Some query engines (acero/datafusion) have a slightly different flag. This flag is a "null_equals_null" flag which yields the following:
* If set and both keys are null then the candidate is a match
* If one key is null and the other is not then the candidate is not a match
On the other hand, the flag in Velox (to the best of my knowledge) has the following behavior:
* If set and one key is null (on either side) then the candidate is a match
To support these engines do we need both flags?
## B. Physical or logical anti-join?
Another question that has come up in the past is whether this flag belongs in the logical join as well as the physical join.
The argument against the logical join is that you can always fix a logical join by massaging the join expression (e.g. instead of left.x == right.x, if you want nulls, you can say `left.x == right.x AND left.x IS NOT NULL AND right.x IS NOT NULL`. Then we can state that, for a logical anti-join, that we only return rows where the expression evaluates to false.
The argument for the logical join is basically that some tools use the logical plan today (e.g. gluten) to communicate with engines that are thinking physical plans (e.g. velox) and that they can't do that if the property is not in the logical plan.
## C. Some engines don't need this flag?
Other engines, such as duckdb, use mark join which (to my understanding) means they do not need this flag.
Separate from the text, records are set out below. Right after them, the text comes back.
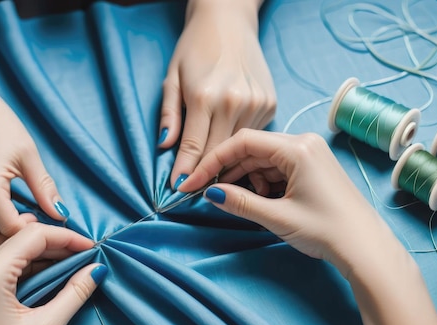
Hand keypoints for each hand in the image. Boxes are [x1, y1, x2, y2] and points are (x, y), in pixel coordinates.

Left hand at [0, 223, 103, 324]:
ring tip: (72, 264)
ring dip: (42, 256)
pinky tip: (48, 274)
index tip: (91, 248)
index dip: (66, 238)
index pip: (32, 237)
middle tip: (85, 257)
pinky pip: (0, 265)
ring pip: (11, 251)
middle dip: (56, 246)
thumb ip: (74, 292)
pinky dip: (26, 267)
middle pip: (20, 241)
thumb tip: (96, 269)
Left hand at [159, 0, 275, 189]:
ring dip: (226, 163)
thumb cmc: (195, 49)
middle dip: (204, 175)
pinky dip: (241, 144)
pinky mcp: (270, 105)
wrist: (229, 21)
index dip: (186, 172)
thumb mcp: (172, 78)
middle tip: (193, 190)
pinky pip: (253, 135)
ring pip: (238, 149)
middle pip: (218, 153)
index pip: (194, 147)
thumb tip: (166, 147)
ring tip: (214, 175)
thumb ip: (169, 116)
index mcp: (205, 96)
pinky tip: (232, 143)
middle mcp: (234, 102)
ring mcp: (256, 104)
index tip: (178, 190)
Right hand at [177, 130, 391, 275]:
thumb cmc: (325, 230)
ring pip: (263, 160)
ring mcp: (310, 154)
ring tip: (241, 203)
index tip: (192, 182)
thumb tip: (210, 193)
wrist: (365, 249)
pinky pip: (277, 168)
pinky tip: (261, 201)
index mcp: (297, 148)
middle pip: (252, 149)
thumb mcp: (276, 217)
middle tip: (207, 193)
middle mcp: (304, 143)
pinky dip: (263, 183)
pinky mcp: (312, 167)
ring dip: (246, 179)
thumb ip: (240, 202)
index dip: (212, 162)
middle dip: (228, 172)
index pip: (242, 143)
They can handle null-awareness in other ways. In these engines, the anti join operator only returns rows where the expression evaluates to false. If we introduce a null_aware flag then these engines would need to reject these plans.
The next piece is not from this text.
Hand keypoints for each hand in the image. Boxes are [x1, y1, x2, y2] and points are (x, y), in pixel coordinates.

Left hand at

## D. Ability to set the flag per-key
It was brought up in today's community meeting that from a mostly theoretical (I believe) standpoint you could actually consider setting this flag on a per-key basis for equijoins that are matching multiple keys (e.g. two keys from the left table and two keys from the right table). On the other hand, all existing engines that I am aware of today do not allow a per-key setting.
## E. Do we need a similar flag for semi join?
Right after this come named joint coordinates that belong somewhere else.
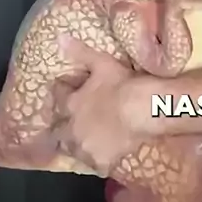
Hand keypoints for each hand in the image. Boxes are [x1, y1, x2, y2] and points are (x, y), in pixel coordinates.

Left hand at [54, 58, 139, 176]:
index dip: (63, 91)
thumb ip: (80, 52)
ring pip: (74, 149)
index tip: (68, 88)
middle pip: (59, 131)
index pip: (58, 97)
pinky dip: (100, 159)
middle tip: (74, 122)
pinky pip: (97, 164)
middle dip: (63, 126)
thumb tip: (60, 38)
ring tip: (89, 141)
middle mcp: (72, 129)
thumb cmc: (122, 84)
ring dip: (79, 144)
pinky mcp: (101, 163)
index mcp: (70, 104)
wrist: (143, 109)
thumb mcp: (102, 63)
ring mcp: (85, 148)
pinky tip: (108, 155)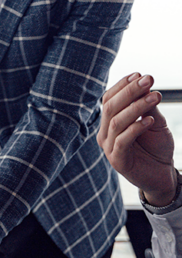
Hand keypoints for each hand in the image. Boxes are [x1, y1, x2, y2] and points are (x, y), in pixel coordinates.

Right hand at [98, 73, 175, 205]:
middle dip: (129, 92)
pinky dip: (136, 128)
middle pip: (110, 108)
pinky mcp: (118, 161)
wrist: (161, 174)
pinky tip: (149, 121)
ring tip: (155, 97)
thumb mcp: (154, 122)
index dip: (122, 86)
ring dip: (136, 107)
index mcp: (110, 123)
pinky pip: (123, 141)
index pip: (108, 99)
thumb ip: (147, 107)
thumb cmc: (156, 147)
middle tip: (148, 79)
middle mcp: (105, 134)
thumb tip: (144, 85)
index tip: (139, 74)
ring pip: (116, 122)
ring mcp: (109, 148)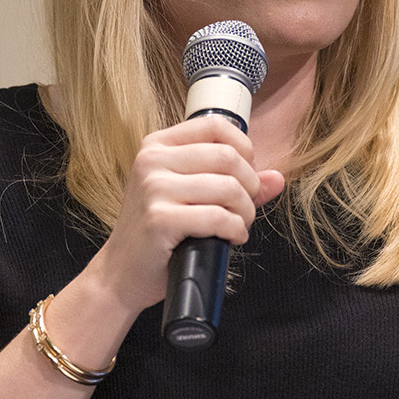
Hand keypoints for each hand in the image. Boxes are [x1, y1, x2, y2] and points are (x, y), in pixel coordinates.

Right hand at [83, 115, 286, 312]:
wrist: (121, 273)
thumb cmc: (158, 234)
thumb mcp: (190, 197)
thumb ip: (233, 182)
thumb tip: (277, 177)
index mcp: (158, 145)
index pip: (217, 125)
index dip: (245, 150)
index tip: (245, 176)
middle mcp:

There appears to be consensus that semi join never returns rows because a candidate evaluates to NULL. However, there are certain queries where something very much like a semi join is used. For example, "SELECT ... FROM ... WHERE <left_key> IN (SELECT <right_key> FROM ...) OR <some-other-condition>"
In this type of query it can be useful to use a hash table to calculate the WHERE <left_key> IN (...) part in a manner that is very similar to a join. I believe (very fuzzy on the details here) that this is where things like "mark join" (duckdb) and "semi project" (velox) are used. These operators may need to care about null awareness semantics.
Did I miss any discussion points?
Here are my opinions:
A: Can both behaviors solve the NOT IN / NOT EXISTS difference? I don't know but I will try and think through these scenarios before Jan. 3rd. If both behaviors are valid (but different) solutions to the NOT IN / NOT EXISTS problem then I would prefer a single flag (which explains if this is NOT IN or NOT EXISTS) that engines interpret as is appropriate to them. If there is a significant justification for both behaviors then I think we need both flags.
B: I do not think this flag belongs in the logical join operator. Just because some tools are choosing to use logical operators that others are considering physical is not enough justification.
C: If engines don't need this flag then we can still add it. If those engines choose to accept physical plans (DuckDb does not, to my knowledge) then they will need to reject plans that set the flag incorrectly. This is just another symptom of the "no one physical operator will fit all engines" problem. Better to err on the side of a physical operator that is overly expressive than too restrictive in my opinion.
D: Since no engines support a per-key setting I do not believe we should add one. If engines choose to support this in the future then a per-key setting can be an override for the per-operator setting.
E: These "semi project" and "mark join" operators do not exist in Substrait. We should not delay a PR adding null awareness to physical joins while we wait for them.